Patchwork rules govern ships like one in Baltimore disaster
The patchwork system of safety regulations pertaining to massive cargo ships like the one that toppled a bridge in Baltimore this week can allow freight transporters to skirt oversight, critics say, making maritime shipping what one expert called “the weakest link in the transportation system.”
The thousands of container ships that carry more than 80% of all goods moved around the world are governed by rules established by the International Maritime Organization in London and are enforced by the various countries where ships are based and ports across the world. And many ships fly the flags of so-called countries of convenience that offer cheap registration fees and tax breaks but may not have robust oversight.
“There’s no strong infrastructure for safety in maritime,” said Jim Hall, who led the National Transportation Safety Board from 1994 to 2001. “And there’s a lack of adequate oversight of what we have because the Coast Guard is essentially underfunded and doesn’t have the adequate manpower to do the many jobs it is given to do.”
Former Rep. Peter DeFazio of Oregon, who chaired the House Transportation Committee and tried to improve regulations for decades before leaving office last year, said the system encourages ship owners to seek out “the least-regulated place in the world and the cheapest labor that you can exploit and make money.”
“The only protections we have are harbor inspections when ships come to the U.S.,” DeFazio said.
But regulators and ship owners defend the safety of the industry because regardless of where a ship is based, it’s still supposed to meet the same standards that countries and ports enforce through periodic inspections. Records show the ship that struck the bridge in Baltimore — the Dali — was inspected Sept. 13 by the Coast Guard in New York. The examination didn’t identify any deficiencies, according to data from the shipping information website Equasis. That was one of at least 27 inspections the ship underwent at ports around the world since it was built in 2015.

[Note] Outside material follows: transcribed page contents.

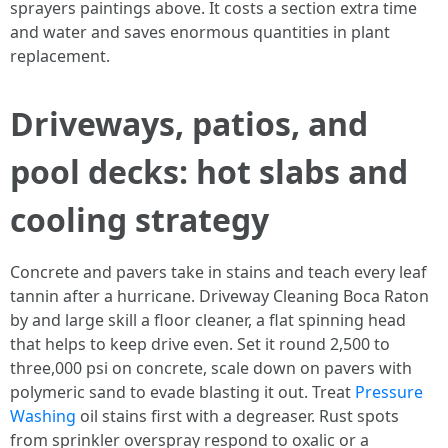
sprayers paintings above. It costs a section extra time
and water and saves enormous quantities in plant
replacement.
Driveways, patios, and
pool decks: hot slabs and
cooling strategy
Concrete and pavers take in stains and teach every leaf
tannin after a hurricane. Driveway Cleaning Boca Raton
by and large skill a floor cleaner, a flat spinning head
that helps to keep drive even. Set it round 2,500 to
three,000 psi on concrete, scale down on pavers with
polymeric sand to evade blasting it out. Treat
Pressure
Washing
oil stains first with a degreaser. Rust spots
from sprinkler overspray respond to oxalic or a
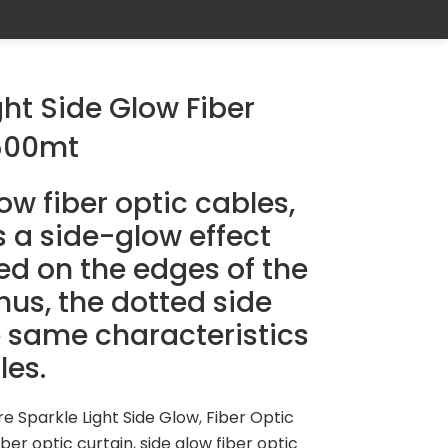
ght Side Glow Fiber
500mt
w fiber optic cables,
s a side-glow effect
ed on the edges of the
us, the dotted side
 same characteristics
les.
re Sparkle Light Side Glow
,
Fiber Optic
iber optic curtain
,
side glow fiber optic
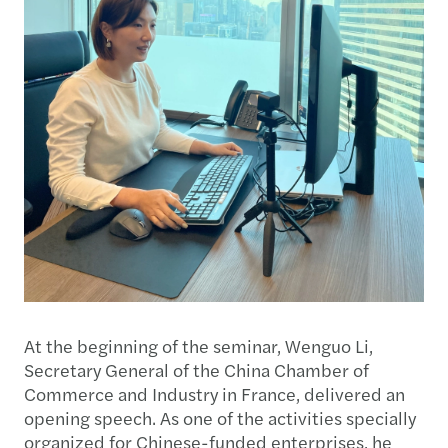
At the beginning of the seminar, Wenguo Li,
Secretary General of the China Chamber of
Commerce and Industry in France, delivered an
opening speech. As one of the activities specially
organized for Chinese-funded enterprises, he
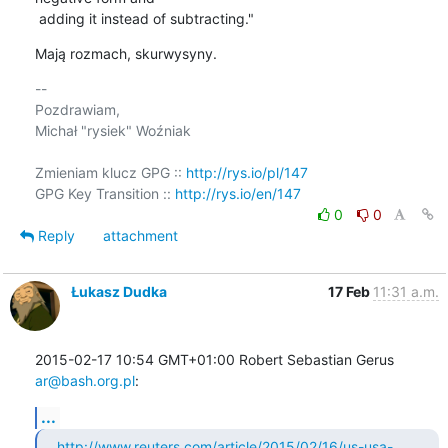
 adding it instead of subtracting."
Mają rozmach, skurwysyny.
-- 

Pozdrawiam,

Michał "rysiek" Woźniak

Zmieniam klucz GPG :: 
http://rys.io/pl/147
GPG Key Transition :: 
http://rys.io/en/147
0
0
Reply
attachment
Łukasz Dudka
17 Feb
11:31 a.m.
2015-02-17 10:54 GMT+01:00 Robert Sebastian Gerus 
ar@bash.org.pl
:
...
http://www.reuters.com/article/2015/02/16/us-usa-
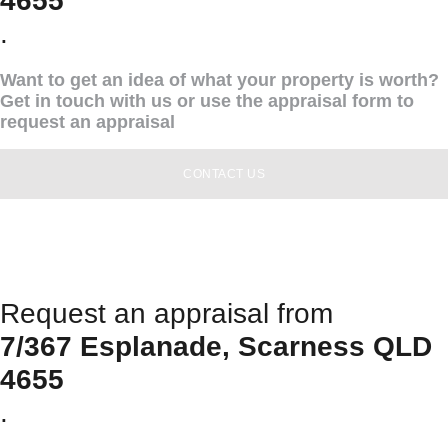
4655
.
Want to get an idea of what your property is worth?
Get in touch with us or use the appraisal form to
request an appraisal
CONTACT US
Request an appraisal from
7/367 Esplanade, Scarness QLD
4655
.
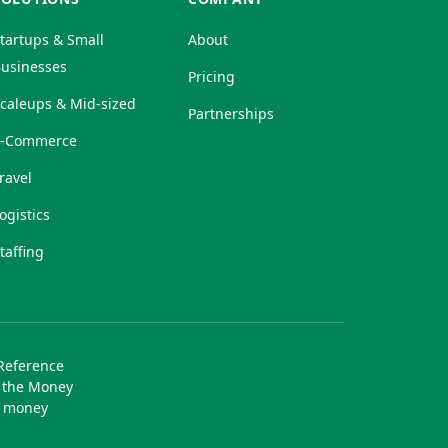
tartups & Small
About
usinesses
Pricing
caleups & Mid-sized
Partnerships
E-Commerce
ravel
ogistics
taffing
 Reference
r the Money
f money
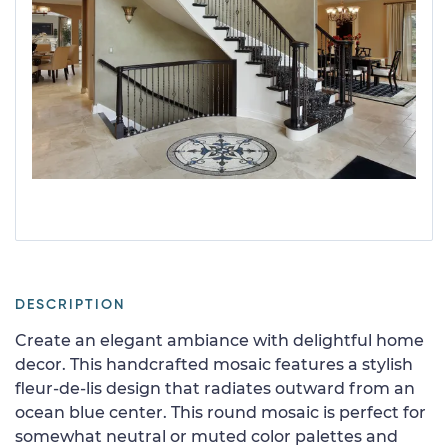
DESCRIPTION
Create an elegant ambiance with delightful home
decor. This handcrafted mosaic features a stylish
fleur-de-lis design that radiates outward from an
ocean blue center. This round mosaic is perfect for
somewhat neutral or muted color palettes and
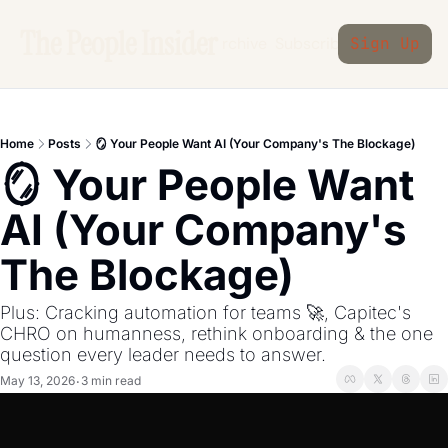
The People Insider
Archive
Subscribe
Sign Up
Home
Posts
🪞 Your People Want AI (Your Company's The Blockage)
🪞 Your People Want 
AI (Your Company's 
The Blockage)
Plus: Cracking automation for teams 🚀, Capitec's 
CHRO on humanness, rethink onboarding & the one 
question every leader needs to answer.
May 13, 2026
3 min read
•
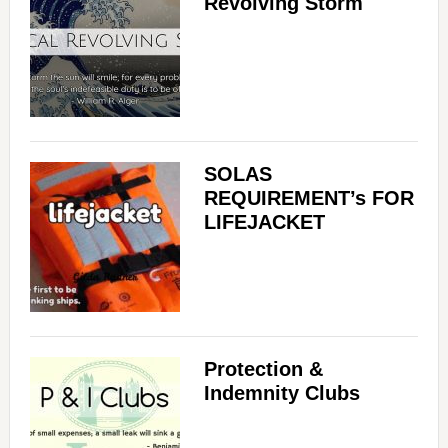
Revolving Storm
SOLAS
REQUIREMENT’s FOR
LIFEJACKET
Protection &
Indemnity Clubs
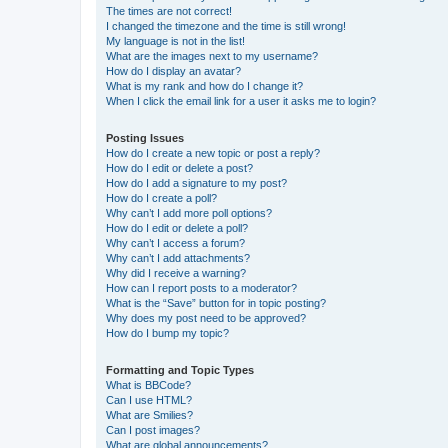
The times are not correct!
I changed the timezone and the time is still wrong!
My language is not in the list!
What are the images next to my username?
How do I display an avatar?
What is my rank and how do I change it?
When I click the email link for a user it asks me to login?
Posting Issues
How do I create a new topic or post a reply?
How do I edit or delete a post?
How do I add a signature to my post?
How do I create a poll?
Why can’t I add more poll options?
How do I edit or delete a poll?
Why can’t I access a forum?
Why can’t I add attachments?
Why did I receive a warning?
How can I report posts to a moderator?
What is the “Save” button for in topic posting?
Why does my post need to be approved?
How do I bump my topic?
Formatting and Topic Types
What is BBCode?
Can I use HTML?
What are Smilies?
Can I post images?
What are global announcements?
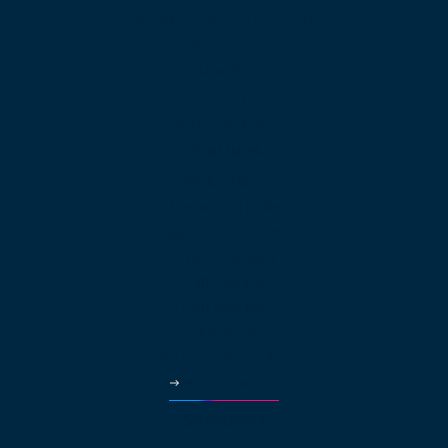
Omnichannel Contact Center
SIP Trunking
Cloud PBX
Business VoIP
App Downloads
Features
Web Calling
International Calling
Video Conferencing
Auto Attendant
Call Queues
Local Numbers
Virtual Fax
Business Phone App
More Features
Solutions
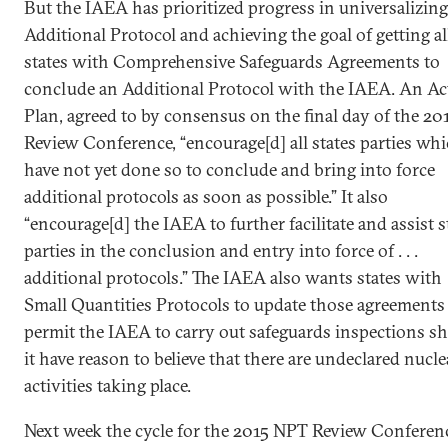
But the IAEA has prioritized progress in universalizing
Additional Protocol and achieving the goal of getting al
states with Comprehensive Safeguards Agreements to
conclude an Additional Protocol with the IAEA. An Ac
Plan, agreed to by consensus on the final day of the 20
Review Conference, “encourage[d] all states parties wh
have not yet done so to conclude and bring into force
additional protocols as soon as possible.” It also
“encourage[d] the IAEA to further facilitate and assist s
parties in the conclusion and entry into force of . . .
additional protocols.” The IAEA also wants states with
Small Quantities Protocols to update those agreements
permit the IAEA to carry out safeguards inspections s
it have reason to believe that there are undeclared nucle
activities taking place.
Next week the cycle for the 2015 NPT Review Conferen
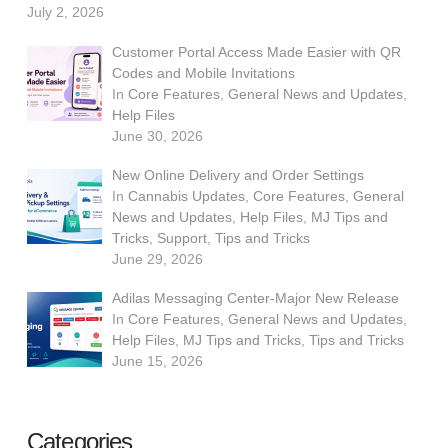
July 2, 2026
Customer Portal Access Made Easier with QR
Codes and Mobile Invitations
In
Core Features
,
General News and Updates
,
Help Files
June 30, 2026
New Online Delivery and Order Settings
In
Cannabis Updates
,
Core Features
,
General
News and Updates
,
Help Files
,
MJ Tips and
Tricks
,
Support
,
Tips and Tricks
June 29, 2026
Adilas Messaging Center-Major New Release
In
Core Features
,
General News and Updates
,
Help Files
,
MJ Tips and Tricks
,
Tips and Tricks
June 15, 2026
Categories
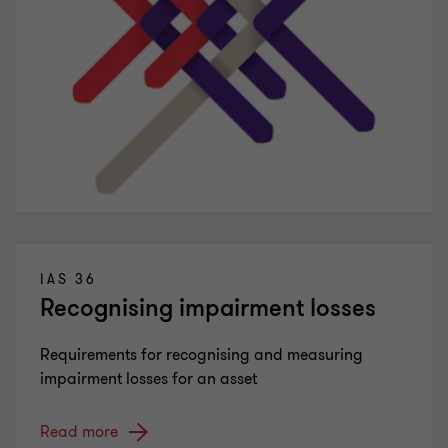
IAS 36
Recognising impairment losses
Requirements for recognising and measuring
impairment losses for an asset
Read more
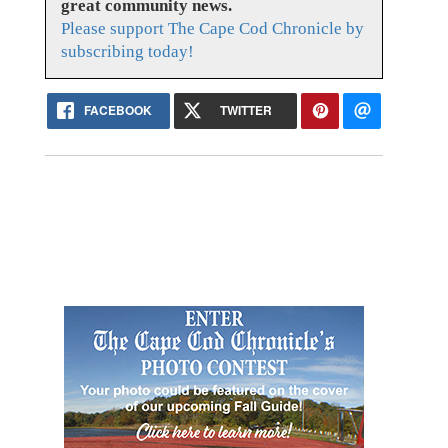
great community news.
Please support The Cape Cod Chronicle by
subscribing today!
FACEBOOK
TWITTER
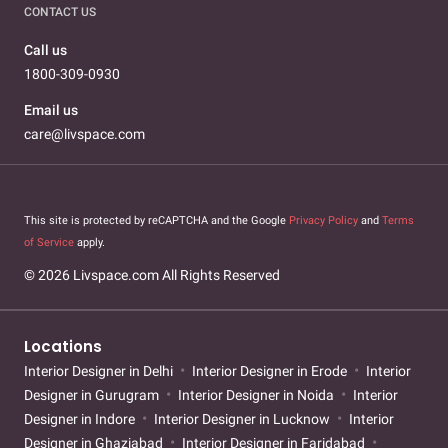
CONTACT US
Call us
1800-309-0930
Email us
care@livspace.com
This site is protected by reCAPTCHA and the Google
Privacy Policy
and
Terms
of Service
apply.
© 2026 Livspace.com All Rights Reserved
Locations
Interior Designer in Delhi
Interior Designer in Erode
Interior
Designer in Gurugram
Interior Designer in Noida
Interior
Designer in Indore
Interior Designer in Lucknow
Interior
Designer in Ghaziabad
Interior Designer in Faridabad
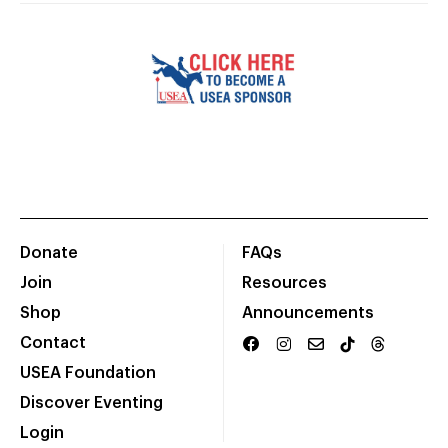
Donate
FAQs
Join
Resources
Shop
Announcements
Contact
USEA Foundation
Discover Eventing
Login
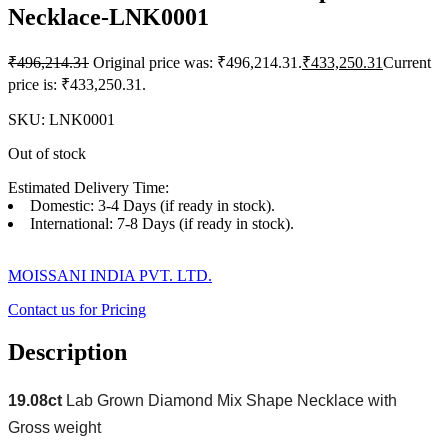
Necklace-LNK0001
₹
496,214.31
Original price was: ₹496,214.31.
₹
433,250.31
Current
price is: ₹433,250.31.
SKU:
LNK0001
Out of stock
Estimated Delivery Time:
Domestic: 3-4 Days (if ready in stock).
International: 7-8 Days (if ready in stock).
MOISSANI INDIA PVT. LTD.
Contact us for Pricing
Description
19.08ct
Lab Grown Diamond Mix Shape Necklace with
Gross weight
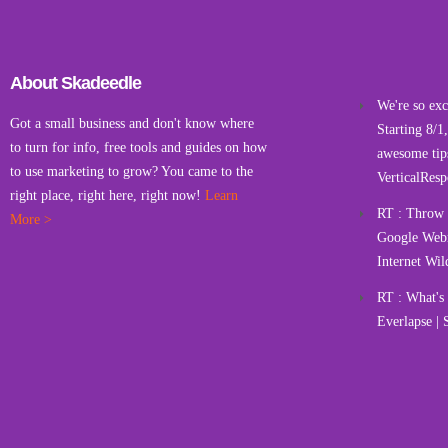
About Skadeedle
We're so exci
Got a small business and don't know where
Starting 8/1
to turn for info, free tools and guides on how
awesome tips
to use marketing to grow? You came to the
VerticalResp
right place, right here, right now!
Learn
RT : Throw a
More >
Google Webm
Internet Wil
RT : What'
Everlapse | 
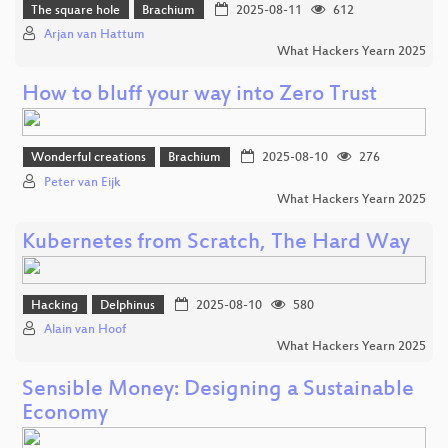
The square hole
Brachium
2025-08-11
612
Arjan van Hattum
What Hackers Yearn 2025
How to bluff your way into Zero Trust
Wonderful creations
Brachium
2025-08-10
276
Peter van Eijk
What Hackers Yearn 2025
Kubernetes from Scratch, The Hard Way
Hacking
Delphinus
2025-08-10
580
Alain van Hoof
What Hackers Yearn 2025
Sensible Money: Designing a Sustainable
Economy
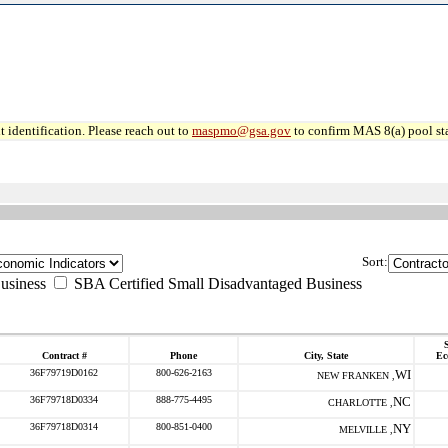
 identification. Please reach out to
maspmo@gsa.gov
to confirm MAS 8(a) pool sta
Sort:
usiness
SBA Certified Small Disadvantaged Business
S
Contract #
Phone
City, State
Ec
36F79719D0162
800-626-2163
WI
NEW FRANKEN ,
36F79718D0334
888-775-4495
NC
CHARLOTTE ,
36F79718D0314
800-851-0400
NY
MELVILLE ,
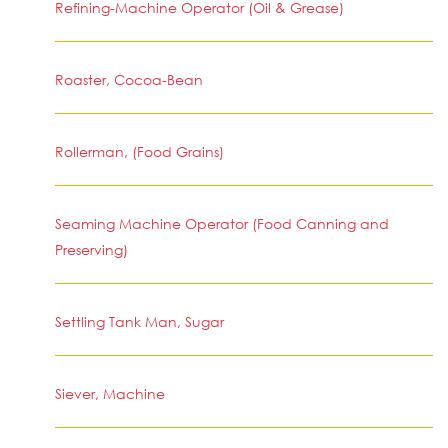
Refining-Machine Operator (Oil & Grease)
Roaster, Cocoa-Bean
Rollerman, (Food Grains)
Seaming Machine Operator (Food Canning and
Preserving)
Settling Tank Man, Sugar
Siever, Machine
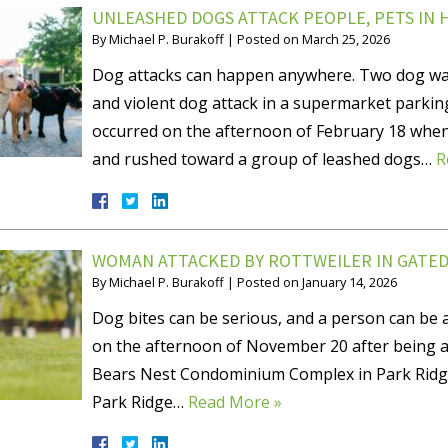
UNLEASHED DOGS ATTACK PEOPLE, PETS IN
By
Michael P. Burakoff
|
Posted on
March 25, 2026
Dog attacks can happen anywhere. Two dog walk
and violent dog attack in a supermarket parkin
occurred on the afternoon of February 18 when
and rushed toward a group of leashed dogs…
R
WOMAN ATTACKED BY ROTTWEILER IN GATE
By
Michael P. Burakoff
|
Posted on
January 14, 2026
Dog bites can be serious, and a person can be 
on the afternoon of November 20 after being a
Bears Nest Condominium Complex in Park Ridge,
Park Ridge…
Read More »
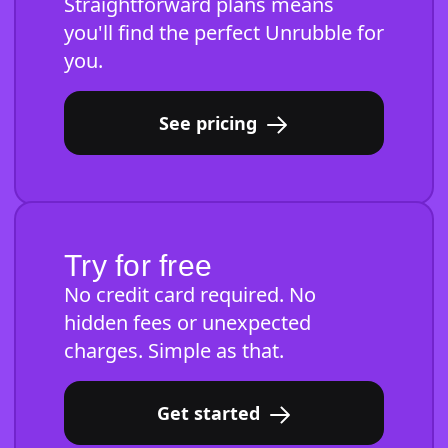
Straightforward plans means
you'll find the perfect Unrubble for
you.
See pricing
Try for free
No credit card required. No
hidden fees or unexpected
charges. Simple as that.
Get started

Given the amount of freight delivered around the world by some 90,000 ships of all sizes, relatively few accidents are reported, according to the International Chamber of Shipping coalition of ship owners. Insurer Allianz Global said 38 vessels were lost in 2022, which is down significantly from the 1990s, when more than 200 ships were routinely lost each year.
The Dali was flagged in Singapore, which has one of the best safety records of any country where ships are based. It’s not listed as one of the 42 countries identified as “flags of convenience” by the International Transport Workers Federation.
Aside from a problem where the pressure gauges for the Dali’s fuel heaters were found to be illegible last June during an inspection in Chile and a 2016 collision in Belgium when it struck a berth used for mooring vessels in the port of Antwerp, the ship doesn’t appear to have had many issues, according to Equasis.